Because it’s a case involving Indiana state law, rather than federal law, it poses an especially complicated question that goes beyond whether a seizure of this nature represents an excessive fine that is barred by the Eighth Amendment of the U.S. Constitution.

The Indiana Court of Appeals ruled in 2016 that the application of the state’s civil forfeiture law was unconstitutional under the Eighth Amendment. That ruling was unanimously overturned by the Indiana Supreme Court.

The Indiana Supreme Court ruled that the state appeals court erred because the Eighth Amendment prohibition against excessive fines does not apply to the states, but instead solely to the federal government.

In overturning the appellate court decision, the Indiana Supreme Court said it elected “not to impose federal obligations on the state that the federal government has not mandated.”

The Bill of Rights to the U.S. Constitution was originally intended as a collection of restrictions on federal, but not state, authority. The framers of the U.S. Constitution left it to the drafters of the various state constitutions to decide what protections to provide their citizens.

That changed in the aftermath of the Civil War, when the 14th Amendment was ratified in 1868.

It reads in part: “No state shall make or enforce any law which shall abridge the privileges or immunities of citizens of the United States; nor shall any state deprive any person of life, liberty, or property, without due process of law; nor deny to any person within its jurisdiction the equal protection of the laws.”

That means that portions of the Bill of Rights apply to state actions. But which ones?

“Does the (14th) Amendment ‘incorporate’ the Bill, making the Bill’s restrictions on federal power applicable against states? … Or, on the other hand, can a guarantee in the Bill ever lose something in the translation, so that only a part of the guarantee - perhaps only its ‘core’ - applies against state governments by dint of the 14th Amendment?” Yale Law School Professor Akhil Reed Amar asked in a book devoted to this subject.

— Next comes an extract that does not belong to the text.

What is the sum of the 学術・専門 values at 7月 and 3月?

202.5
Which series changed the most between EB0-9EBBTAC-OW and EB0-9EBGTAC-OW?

The bar against excessive fines has not been incorporated through the 14th Amendment to the states. But under the facts of this case, it could be.

Lawyers and judges will have the last word on this complicated subject, the fine points of which can make even the heads of well-informed citizens spin.

But the authority of government officials - state and federal - to seize property poses a serious threat to all kinds of people, not all of whom are criminals.

This power calls for measured judgment, a characteristic too often lacking in those who hold powerful positions. Besides, power that can be abused always will be used. That’s why it must be checked.

One could say that about this case - seizing a $40,000 vehicle over a $500 illegal drug sale certainly seems excessive. But there have been cases far worse than this one that have made the news, and that explains why the high court is taking up a most important question involving citizens and their property rights.